Task A: What profession does the reviewer state in the book review?
Task B: Write out the book review's text between "By: Jennifer Gold" and "influenced my opinion.", inclusive.
** Opening Document extract block **
By: Jennifer Gold
Published Year: 2017
Publisher: Second Story Press
I received a copy of this book in exchange for an honest review. This in no way shape or form influenced my opinion.
Summary (Provided by Goodreads): Growing up in the shadow of a famous mother, Clara has never felt good about her body. Now, at sixteen, she has an unhealthy obsession with healthy eating. After a social media disaster, she decides to escape for the summer to Paris to stay with her estranged dad and her six-year-old brother, Alastair, who is on the autism spectrum. Charged with his care, Clara and Alastair set out to explore the city. Paris teaches Clara about first love and gives her a new love of food. And Alastair teaches Clara about patience, trust and the beauty of loving without judgment.
As a speech pathologist, I work with children who are on the Autism spectrum. I am often a bit critical of books that have children who are on the spectrum as they follow a lot of clichés and not necessarily truthful behaviors. However, the cover and the summary of this book caught my eye. In the summer I love to read books that take place elsewhere and this seemed like a unique twist.
What I thought
When Clara, the daughter of a prima ballerina, is accused of having an eating disorder, her mother decides that it might be good for her to spend in the summer in Paris with his wife and son (her half-brother). While neither Clara nor her mom think that she truly has a disorder, her mom is worried that she isn’t being a good parent and feels like since she has never truly spent time with her father or his family, that this would be a good time to do so. Alastair, Clara’s 6 year old half-brother, is also on the Autism spectrum.
This book was a truly enjoyable and easy read. Like, finished in a few hours easy read. I didn’t realize when I picked up this book that there were going to be ties to dancing and eating disorders as well as the Autism connections. As a dancer, I always connect easily with dance story lines, but I haven’t read a book with a character whose mother is a dancer but they personally do not dance. It was a very interesting dynamic.
At the beginning of the book, I was a bit worried Clara was going to be a terrible person. She has a bit of an attitude and it very concerned about social status as well as what she looks like and what she eats. However, as the book continues you learn that she is a good person at her core, but that she just has an illness that has a strong hold over her. I always feel like characters who get the opportunity to go to a different country for the summer and are angry about it are spoiled (I would have jumped at the chance) but Clara doesn’t take any of that attitude, and while she is a bit reluctant at first, she immediately embraces the experience which is great.
I also truly appreciated that they didn’t claim that Alastair had Autism. They referred to him as only being “on the spectrum” and also as not having a neurotypical brain. Part of the reason I appreciated this is because there is such a wide range of personalities and behaviors that truly are on the spectrum that never get mentioned. It is only ever the extremes. There are a lot of children who don’t have an official diagnosis of “Autism” but still exhibit Autism like behaviors, hence the “spectrum”. The character of Alastair was an absolute delight and I loved every scene that he was in.
Truthfully, I wish this book was longer. I feel like it only just started to scratch the surface of Clara dealing with her disorder as well as finding herself. I would love to read a sequel to this book and find out how Clara is dealing, especially once she goes back home to her mom. There is also a little bit of romance, but it’s not a central story line.
** Closing Document extract block **
** Opening Data records block **
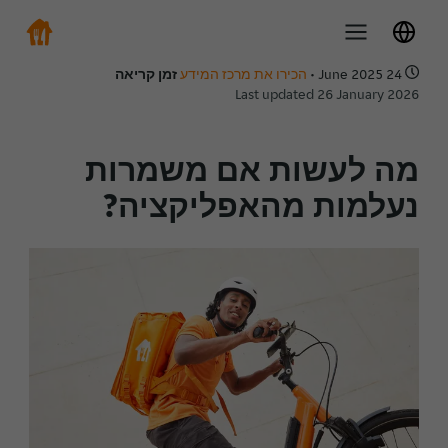
24 June 2025
•
הכירו את מרכז המידע
זמן קריאה
Last updated 26 January 2026
מה לעשות אם משמרות
נעלמות מהאפליקציה?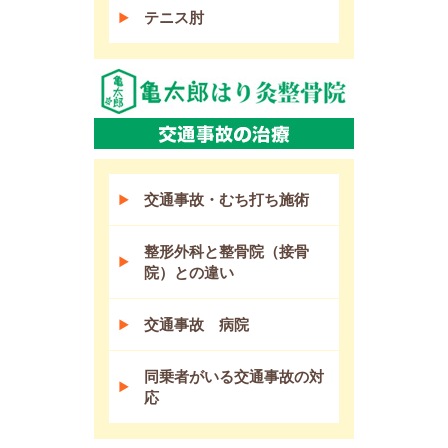
テニス肘
交通事故・むち打ち施術
整形外科と整骨院（接骨
院）との違い
交通事故 病院
同乗者がいる交通事故の対
応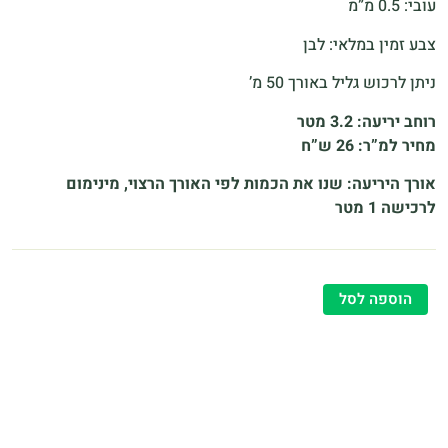
עובי: 0.5 מ”מ
צבע זמין במלאי: לבן
ניתן לרכוש גליל באורך 50 מ’
רוחב יריעה: 3.2 מטר
מחיר למ”ר: 26 ש”ח
אורך היריעה: שנו את הכמות לפי האורך הרצוי, מינימום
לרכישה 1 מטר
הוספה לסל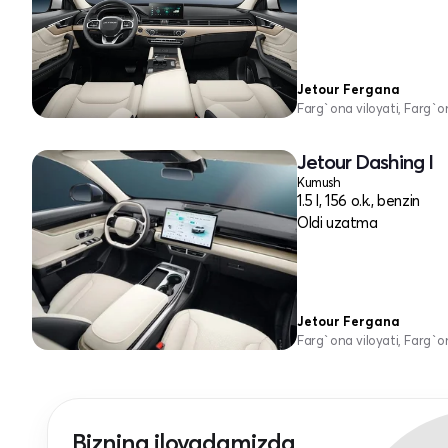
Jetour Fergana
Farg`ona viloyati, Farg`o
Jetour Dashing I
Kumush
1.5 l, 156 o.k., benzin
Oldi uzatma
Jetour Fergana
Farg`ona viloyati, Farg`o
Bizning ilovadamizda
** Closing Data records block **
Answer A: The reviewer is a speech pathologist.

Answer B:
By: Jennifer Gold
Published Year: 2017
Publisher: Second Story Press
I received a copy of this book in exchange for an honest review. This in no way shape or form influenced my opinion.